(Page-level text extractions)
▬▬▬▬▬▬
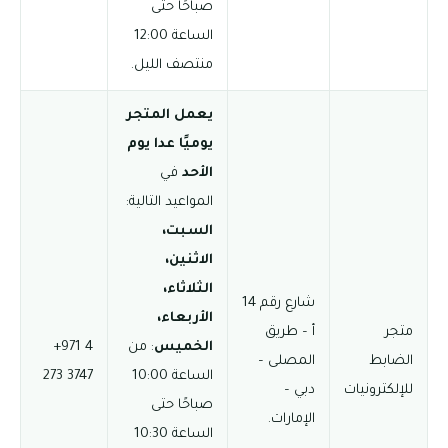
صباحًا حتى
الساعة 12:00
منتصف الليل.
يعمل المتجر
يوميًا عدا يوم
الأحد
في
المواعيد التالية:
السبت،
الاثنين،
الثلاثاء،
شارع رقم 14
الأربعاء،
متجر
أ – طريق
الخميس
: من
‪+971 4
الضابط
المصلى –
الساعة 10:00
273 3747
للإلكترونيات
دبي –
صباحًا حتى
الإمارات.
الساعة 10:30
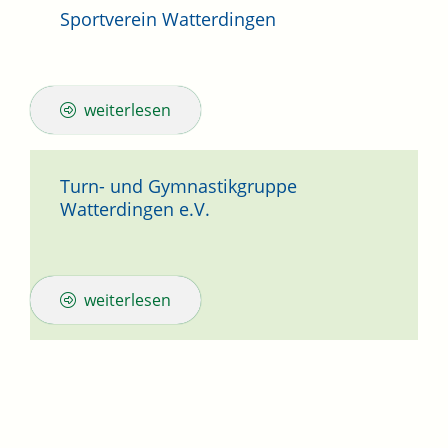
Sportverein Watterdingen
weiterlesen
Turn- und Gymnastikgruppe
Watterdingen e.V.
weiterlesen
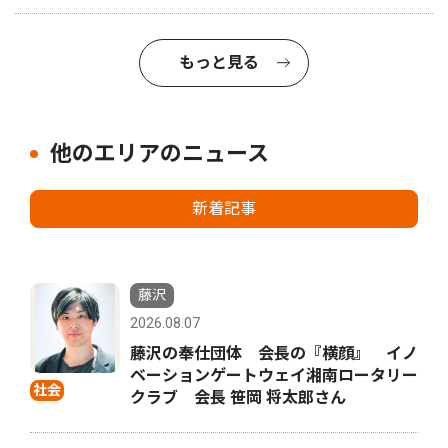
もっと見る
他のエリアのニュース
新着記事
藤沢
2026.08.07
藤沢の奉仕団体 会長の『横顔』 イノ
ベーションゲートウェイ湘南ロータリー
社会
クラブ 会長 笹岡 将太郎さん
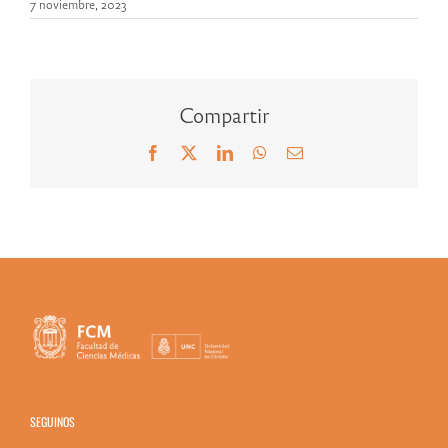
7 noviembre, 2023
Compartir
Facebook
X
LinkedIn
WhatsApp
Correo
electrónico
SEGUINOS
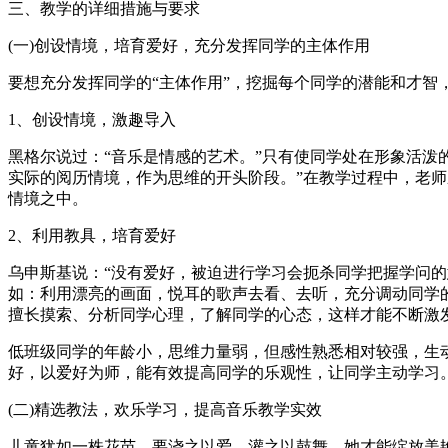
三、教学的详细措施与要求
(一)创设情境，培育爱好，充分发挥同学的主体作用
要想充分发挥同学的“主体作用”，挖掘每个同学的潜能和才
1、创设情境，激趣导入
黑格尔说过：“音乐是情感的艺术。”只有使同学处在形象活泼
实际的阅历情境，作为思维的开头阶段。”在教学过程中，老
情境之中。
2、利用教具，培育爱好
乌申斯基说：“没有爱好，被迫进行学习会扼杀同学把握学问的
如：利用漂亮的画面，悦耳的歌声去看、去听，充分调动同学
擅长摸索、分析同学心理，了解同学的心态，这样才能不断激
低班级同学的年龄小，思维力量弱，但感性熟悉相对较强，生
好，以爱好为师，能有效提高同学的乐观性，让同学主动学习
(二)精选教法，欢乐学习，提高音乐教学实效
儿童犹如一株花苗，要浇之以爱，灌之以鼓舞，她才能绽放美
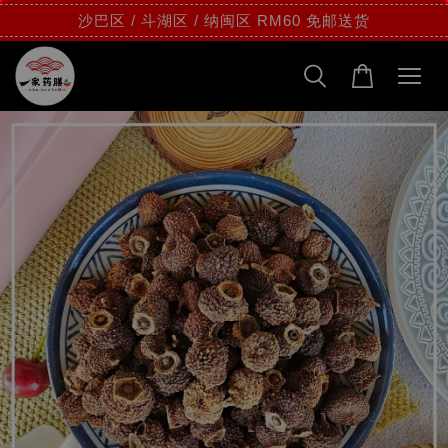
沙巴区 / 斗湖区 / 纳闽区 RM60 免邮送货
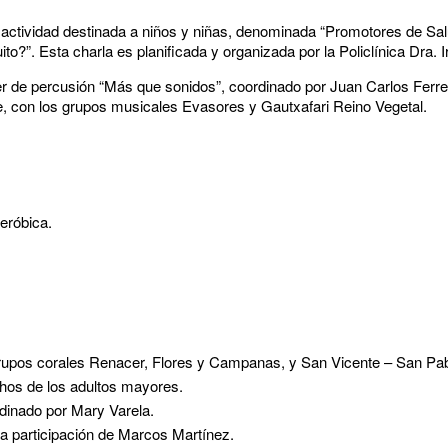
na actividad destinada a niños y niñas, denominada “Promotores de Sa
o?”. Esta charla es planificada y organizada por la Policlínica Dra. I
taller de percusión “Más que sonidos”, coordinado por Juan Carlos Fer
re, con los grupos musicales Evasores y Gautxafari Reino Vegetal.
eróbica.
Grupos corales Renacer, Flores y Campanas, y San Vicente – San Pab
hos de los adultos mayores.
rdinado por Mary Varela.
la participación de Marcos Martínez.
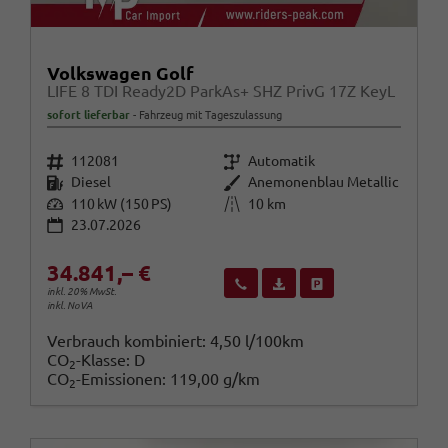
Volkswagen Golf
LIFE 8 TDI Ready2D ParkAs+ SHZ PrivG 17Z KeyL
sofort lieferbar
Fahrzeug mit Tageszulassung
Fahrzeugnr.
Getriebe
112081
Automatik
Kraftstoff
Außenfarbe
Diesel
Anemonenblau Metallic
Leistung
Kilometerstand
110 kW (150 PS)
10 km
23.07.2026
34.841,– €
Wir rufen Sie an
Fahrzeugexposé (PDF)
Fahrzeug parken
inkl. 20% MwSt.
inkl. NoVA
Verbrauch kombiniert:
4,50 l/100km
CO
-Klasse:
D
2
CO
-Emissionen:
119,00 g/km
2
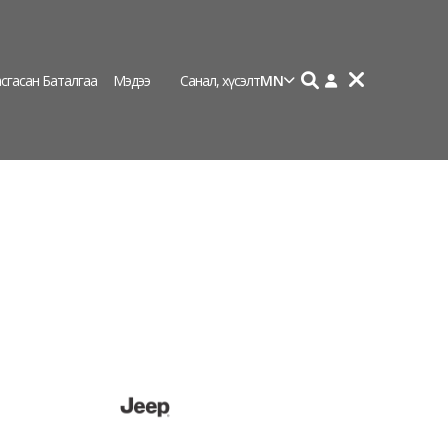
сгасан Баталгаа
Мэдээ
Санал, хүсэлт
MN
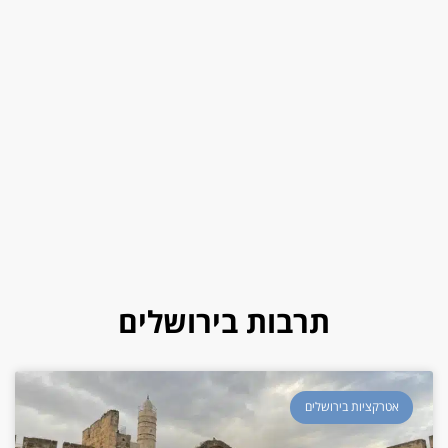
תרבות בירושלים
אטרקציות בירושלים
▬▬▬▬▬▬
Exercise goal -
Transcribe each entry exactly; images stay out.

Exercise answer -
صباحًا حتى
الساعة 12:00
منتصف الليل.
يعمل المتجر
يوميًا عدا يوم
الأحد
في
المواعيد التالية:
السبت،
الاثنين،
الثلاثاء،
شارع رقم 14
الأربعاء،
متجر
أ – طريق
الخميس
: من
‪+971 4
الضابط
المصلى –
الساعة 10:00
273 3747
للإلكترونيات
دبي –
صباحًا حتى
الإمارات.
الساعة 10:30
Sportverein Watterdingen
weiterlesen
Turn- und Gymnastikgruppe
Watterdingen e.V.
weiterlesen
もっと見る
他のエリアのニュース
新着記事
藤沢
2026.08.07
藤沢の奉仕団体 会長の『横顔』 イノ
ベーションゲートウェイ湘南ロータリー
社会
クラブ 会長 笹岡 将太郎さん
7 noviembre, 2023
Compartir
Facebook
X
LinkedIn
WhatsApp
Correo
electrónico
SEGUINOS
三、教学的详细措施与要求
(一)创设情境，培育爱好，充分发挥同学的主体作用
要想充分发挥同学的“主体作用”，挖掘每个同学的潜能和才
1、创设情境，激趣导入
黑格尔说过：“音乐是情感的艺术。”只有使同学处在形象活泼
实际的阅历情境，作为思维的开头阶段。”在教学过程中，老
情境之中。
2、利用教具，培育爱好
乌申斯基说：“没有爱好，被迫进行学习会扼杀同学把握学问的
如：利用漂亮的画面，悦耳的歌声去看、去听，充分调动同学
擅长摸索、分析同学心理，了解同学的心态，这样才能不断激
低班级同学的年龄小，思维力量弱，但感性熟悉相对较强，生
好，以爱好为师，能有效提高同学的乐观性，让同学主动学习
(二)精选教法，欢乐学习，提高音乐教学实效
儿童犹如一株花苗，要浇之以爱，灌之以鼓舞，她才能绽放美
沙巴区 / 斗湖区 / 纳闽区 RM60 免邮送货
na actividad destinada a niños y niñas, denominada “Promotores de Sa
o?”. Esta charla es planificada y organizada por la Policlínica Dra. I
taller de percusión “Más que sonidos”, coordinado por Juan Carlos Fer
re, con los grupos musicales Evasores y Gautxafari Reino Vegetal.
eróbica.
Grupos corales Renacer, Flores y Campanas, y San Vicente – San Pab
hos de los adultos mayores.
rdinado por Mary Varela.
la participación de Marcos Martínez.
Volkswagen Golf
LIFE 8 TDI Ready2D ParkAs+ SHZ PrivG 17Z KeyL
sofort lieferbar
Fahrzeug mit Tageszulassung
Fahrzeugnr.
Getriebe
112081
Automatik
Kraftstoff
Außenfarbe
Diesel
Anemonenblau Metallic
Leistung
Kilometerstand
110 kW (150 PS)
10 km
23.07.2026
34.841,– €
Wir rufen Sie an
Fahrzeugexposé (PDF)
Fahrzeug parken
inkl. 20% MwSt.
inkl. NoVA
Verbrauch kombiniert:
4,50 l/100km
CO
-Klasse:
D
2
CO
-Emissionen:
119,00 g/km
2
сгасан Баталгаа
Мэдээ
Санал, хүсэлт
MN
תרבות בירושלים
אטרקציות בירושלים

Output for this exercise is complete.